**WHAT THE TASK ASKS**
Search the data for the word "lines" and copy each line that has it.

──────────────────────────────

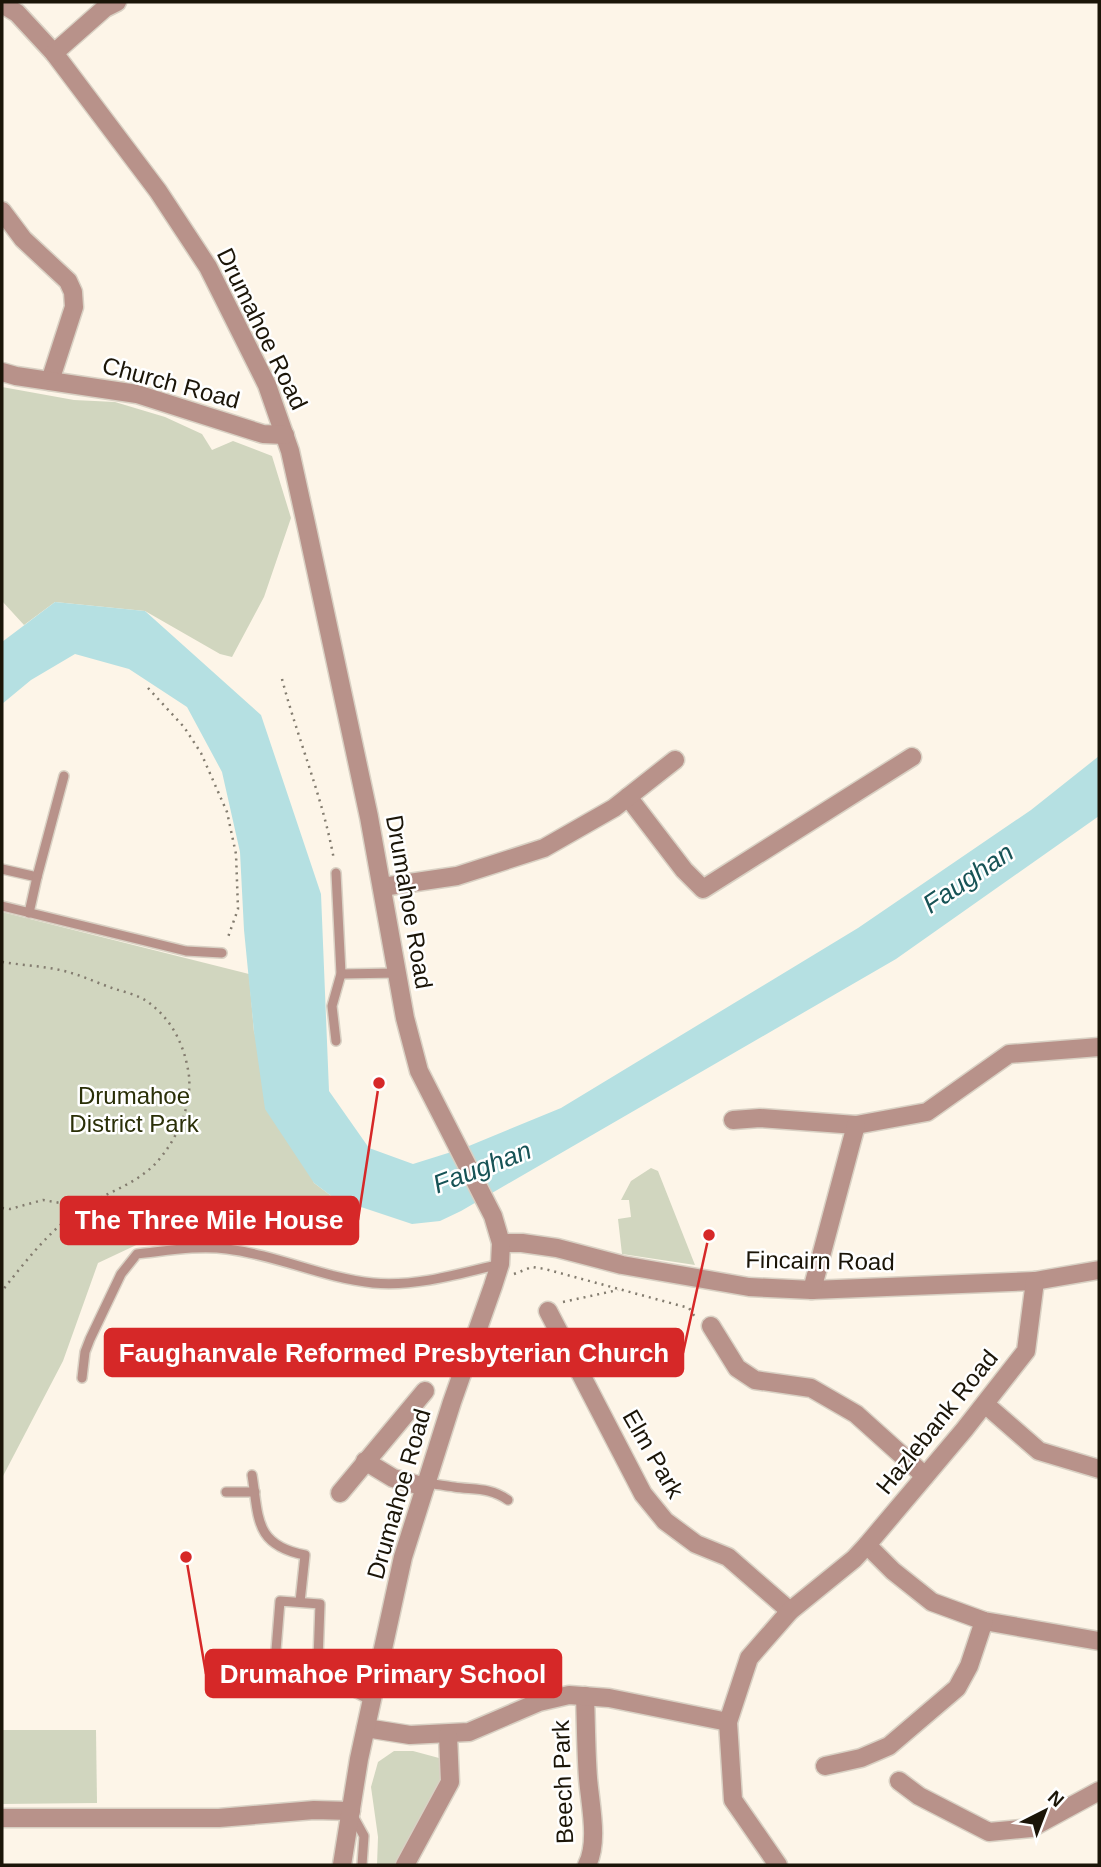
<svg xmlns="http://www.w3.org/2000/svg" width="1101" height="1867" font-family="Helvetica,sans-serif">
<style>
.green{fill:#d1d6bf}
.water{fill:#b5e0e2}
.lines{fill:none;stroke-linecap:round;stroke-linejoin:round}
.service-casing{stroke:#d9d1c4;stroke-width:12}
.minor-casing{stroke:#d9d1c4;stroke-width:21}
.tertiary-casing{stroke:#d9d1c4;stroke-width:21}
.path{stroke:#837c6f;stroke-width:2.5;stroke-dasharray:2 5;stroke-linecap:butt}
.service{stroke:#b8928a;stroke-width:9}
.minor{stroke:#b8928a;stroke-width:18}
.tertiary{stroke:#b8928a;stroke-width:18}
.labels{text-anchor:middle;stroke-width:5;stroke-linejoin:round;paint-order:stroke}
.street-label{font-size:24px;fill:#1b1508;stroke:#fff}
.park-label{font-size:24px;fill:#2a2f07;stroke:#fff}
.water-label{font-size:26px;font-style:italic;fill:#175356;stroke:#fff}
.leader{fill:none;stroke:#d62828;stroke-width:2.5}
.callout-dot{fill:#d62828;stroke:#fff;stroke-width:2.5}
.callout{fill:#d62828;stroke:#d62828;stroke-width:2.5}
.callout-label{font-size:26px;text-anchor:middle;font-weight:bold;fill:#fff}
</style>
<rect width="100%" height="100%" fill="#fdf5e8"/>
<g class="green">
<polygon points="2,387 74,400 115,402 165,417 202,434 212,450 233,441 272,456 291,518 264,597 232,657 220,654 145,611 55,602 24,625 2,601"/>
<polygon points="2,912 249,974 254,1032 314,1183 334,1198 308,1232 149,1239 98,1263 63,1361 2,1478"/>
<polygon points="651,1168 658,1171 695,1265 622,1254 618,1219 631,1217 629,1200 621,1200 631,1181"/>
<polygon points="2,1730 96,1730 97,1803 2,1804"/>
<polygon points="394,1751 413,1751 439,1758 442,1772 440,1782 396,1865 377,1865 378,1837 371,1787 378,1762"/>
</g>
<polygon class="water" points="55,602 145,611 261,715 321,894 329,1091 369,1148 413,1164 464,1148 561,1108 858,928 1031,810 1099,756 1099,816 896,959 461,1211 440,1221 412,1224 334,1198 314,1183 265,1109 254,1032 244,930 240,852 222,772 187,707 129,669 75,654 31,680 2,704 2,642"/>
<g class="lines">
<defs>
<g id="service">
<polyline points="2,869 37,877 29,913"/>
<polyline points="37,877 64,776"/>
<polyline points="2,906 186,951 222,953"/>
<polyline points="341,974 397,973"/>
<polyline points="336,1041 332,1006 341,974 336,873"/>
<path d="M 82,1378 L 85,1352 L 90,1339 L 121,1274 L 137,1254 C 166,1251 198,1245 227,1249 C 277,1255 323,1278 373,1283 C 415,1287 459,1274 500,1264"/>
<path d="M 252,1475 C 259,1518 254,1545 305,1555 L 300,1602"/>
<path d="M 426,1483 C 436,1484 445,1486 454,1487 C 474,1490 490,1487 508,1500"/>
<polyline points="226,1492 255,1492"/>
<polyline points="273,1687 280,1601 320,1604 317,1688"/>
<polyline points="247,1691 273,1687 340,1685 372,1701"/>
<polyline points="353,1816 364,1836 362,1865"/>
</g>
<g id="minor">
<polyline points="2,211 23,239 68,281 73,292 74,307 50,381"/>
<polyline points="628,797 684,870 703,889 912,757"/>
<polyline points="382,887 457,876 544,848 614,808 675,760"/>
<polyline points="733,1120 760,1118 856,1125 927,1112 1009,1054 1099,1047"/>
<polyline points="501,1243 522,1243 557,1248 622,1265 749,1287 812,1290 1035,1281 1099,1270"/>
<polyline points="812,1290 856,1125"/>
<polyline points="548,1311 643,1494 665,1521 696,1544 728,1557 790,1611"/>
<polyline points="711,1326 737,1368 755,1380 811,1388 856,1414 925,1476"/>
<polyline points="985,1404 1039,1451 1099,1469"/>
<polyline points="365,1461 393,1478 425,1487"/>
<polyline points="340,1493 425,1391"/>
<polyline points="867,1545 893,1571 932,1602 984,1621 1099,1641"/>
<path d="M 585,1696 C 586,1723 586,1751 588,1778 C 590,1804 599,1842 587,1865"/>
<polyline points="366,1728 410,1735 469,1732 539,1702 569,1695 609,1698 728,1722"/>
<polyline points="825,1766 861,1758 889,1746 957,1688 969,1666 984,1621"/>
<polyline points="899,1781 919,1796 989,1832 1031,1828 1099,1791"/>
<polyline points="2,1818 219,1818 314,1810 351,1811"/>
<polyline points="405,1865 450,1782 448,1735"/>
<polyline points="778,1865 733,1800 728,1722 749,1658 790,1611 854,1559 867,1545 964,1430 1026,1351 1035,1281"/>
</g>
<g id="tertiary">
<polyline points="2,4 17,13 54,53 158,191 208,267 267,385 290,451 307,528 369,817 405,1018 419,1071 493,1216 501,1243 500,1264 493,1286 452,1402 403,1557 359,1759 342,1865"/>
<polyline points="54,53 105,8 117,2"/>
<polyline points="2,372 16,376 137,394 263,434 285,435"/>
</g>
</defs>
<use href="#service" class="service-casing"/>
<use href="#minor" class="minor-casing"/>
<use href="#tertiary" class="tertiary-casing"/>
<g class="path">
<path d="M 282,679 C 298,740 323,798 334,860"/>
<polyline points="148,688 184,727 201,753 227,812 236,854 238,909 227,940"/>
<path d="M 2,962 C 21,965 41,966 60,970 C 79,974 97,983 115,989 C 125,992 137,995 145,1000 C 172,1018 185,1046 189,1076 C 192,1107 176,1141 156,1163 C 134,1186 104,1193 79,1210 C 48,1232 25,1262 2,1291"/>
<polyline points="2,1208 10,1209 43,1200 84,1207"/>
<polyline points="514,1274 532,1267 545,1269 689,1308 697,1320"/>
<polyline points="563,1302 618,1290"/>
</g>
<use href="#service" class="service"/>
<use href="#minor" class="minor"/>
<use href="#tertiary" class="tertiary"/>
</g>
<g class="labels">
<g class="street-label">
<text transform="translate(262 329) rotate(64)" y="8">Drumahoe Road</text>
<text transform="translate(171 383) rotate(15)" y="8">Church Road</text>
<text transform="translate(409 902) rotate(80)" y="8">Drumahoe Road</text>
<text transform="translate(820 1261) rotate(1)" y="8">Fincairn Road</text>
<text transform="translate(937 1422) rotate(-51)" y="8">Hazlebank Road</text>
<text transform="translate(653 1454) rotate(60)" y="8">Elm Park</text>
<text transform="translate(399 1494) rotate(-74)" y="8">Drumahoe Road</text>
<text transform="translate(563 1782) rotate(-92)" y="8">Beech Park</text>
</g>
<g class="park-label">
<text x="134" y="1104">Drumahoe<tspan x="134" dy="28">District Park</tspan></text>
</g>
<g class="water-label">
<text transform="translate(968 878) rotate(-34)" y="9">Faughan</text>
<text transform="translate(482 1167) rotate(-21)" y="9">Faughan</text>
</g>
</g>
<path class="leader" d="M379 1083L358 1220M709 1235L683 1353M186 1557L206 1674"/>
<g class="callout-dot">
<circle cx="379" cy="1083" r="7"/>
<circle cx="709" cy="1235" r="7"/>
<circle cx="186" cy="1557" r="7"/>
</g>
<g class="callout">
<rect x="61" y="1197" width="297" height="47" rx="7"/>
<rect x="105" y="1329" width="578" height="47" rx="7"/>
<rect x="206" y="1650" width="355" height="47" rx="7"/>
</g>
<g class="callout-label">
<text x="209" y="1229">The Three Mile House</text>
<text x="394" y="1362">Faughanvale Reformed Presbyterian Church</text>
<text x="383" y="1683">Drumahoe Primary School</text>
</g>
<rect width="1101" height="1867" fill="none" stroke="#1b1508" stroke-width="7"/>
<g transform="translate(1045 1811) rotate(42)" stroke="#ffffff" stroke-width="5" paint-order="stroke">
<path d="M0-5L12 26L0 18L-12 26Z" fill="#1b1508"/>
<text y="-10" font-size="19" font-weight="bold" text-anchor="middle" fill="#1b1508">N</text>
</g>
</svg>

──────────────────────────────

**YOUR RESPONSE**
.lines{fill:none;stroke-linecap:round;stroke-linejoin:round}
<g class="lines">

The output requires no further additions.